The CAWR program looks for discrepancies in the reporting information that exceed certain limits – the idea is that the IRS would take action to correct the situation which could result in substantial assessments against the employer whose data does not match.  The program also identifies employers who fail to file employment tax returns with the IRS.  That failure, of course, could result in substantial liabilities and should cause swift action by revenue officers assigned to those accounts.

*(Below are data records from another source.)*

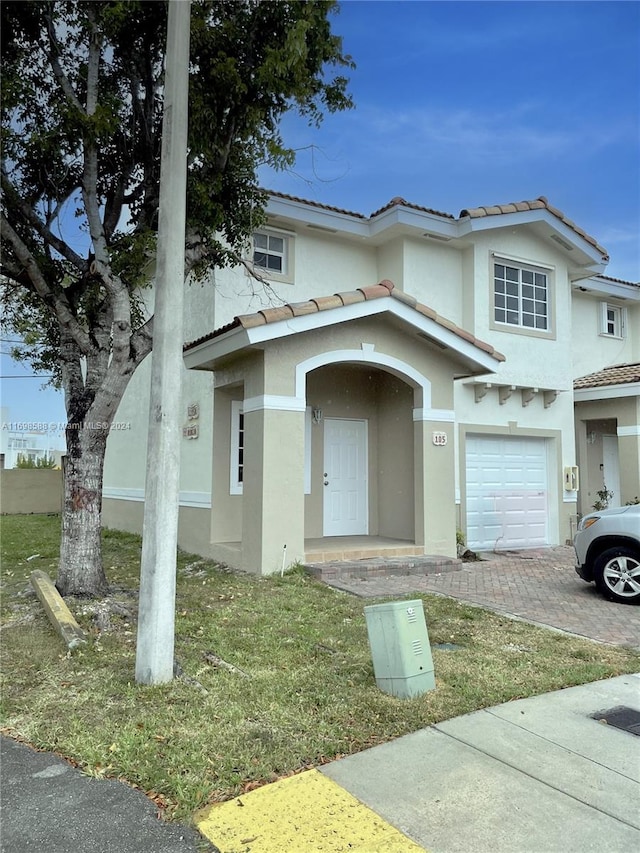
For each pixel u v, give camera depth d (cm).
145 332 775
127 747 384
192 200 752
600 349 1653
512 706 464
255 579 888
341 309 934
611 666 553
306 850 296
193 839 304
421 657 484
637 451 1398
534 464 1397
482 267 1316
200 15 744
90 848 296
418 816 322
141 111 815
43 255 786
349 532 1215
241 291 1147
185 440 1209
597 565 812
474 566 1066
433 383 1086
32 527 1609
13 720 429
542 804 334
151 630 492
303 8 736
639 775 365
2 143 747
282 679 504
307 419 1182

Looking at the 2013 data (and keeping in mind that CAWRs generally runs a couple of years behind), TIGTA found that the IRS only worked 17% of the discrepancy cases identified.  It estimated that the potential amount of tax underreported was $7 billion and that it would take about 55 IRS employees to work these cases.  It estimated that these 55 employees would cost the government about $2.7 million (with an M not a B).  How many of us would like the opportunity to invest $2.7 million to obtain a return of $7 billion.  I seriously doubt the IRS could collect all of the $7 billion even if it could assess that amount and I also doubt if the 55 employee number considers all of the downstream work that might need to occur in collection and other parts of the IRS to fully recover this amount, but it still seems like an eye popping return on investment opportunity.  While the IRS response gave other reasons for not addressing some of the cases or not prioritizing them as TIGTA might, the IRS pointed to limited resources as a major reason for not going after cases it identified as having discrepancies.

Interestingly, on the SSA side a lawsuit settled in 1990  causes the government to work all of the SSA cases and the IRS can only spend whatever limited resources it has left in working the IRS discrepancy cases.  I suppose that should make those of us hoping for social security benefits feel good, but it also leaves me wonder if someone should bring a lawsuit on behalf of taxpayers to get the same deal for the tax cases.  Here is an example of the government spending the resources necessary to ensure that the benefits side makes out but not spending the resources to ensure that the money is captured that will enable it to pay out the benefits without printing more money.

The report contains detailed statistics for anyone wanting to delve deeper into this topic and one chart shows the types of cases identified.  As with many TIGTA reports, it provides an interesting glimpse into the inner workings of the IRS.  In this case, a discouraging one as well.



  1. Norman Diamond says

    When I worked in the US a few weeks and a US company issued a falsified W-2, the company also reported the same false number to the SSA. It seems to me if a company reports different numbers to the SSA and IRS it’s more likely due to mistake than intent.

    That was the first time I crossed out the jurat, wrote a separate statement and signed it under penalty of perjury. I did not know that it’s illegal to alter the jurat. Unfortunately the IRS accepted it without a peep. If the IRS had taught me a lesson at the time, I’d never again write an honest declaration on a US tax return, would never again impede the administration of US federal taxes, and would have saved enormous trouble and expense on both sides. Unfortunately I learned too late. The IRS needs returns to be processable not accurate, they explicitly said so in a settlement they wrote, I briefed courts on perjuries that I committed under coercion, and everyone except me is happy with the result. Later I accidentally found IRB 2005-14 which backs up the IRS’s position.

    So here TIGTA talks about inconsistencies instead of inaccuracies. Yet again, it doesn’t matter if someone files an inaccurate report. Just take the trouble to make the lies consistent.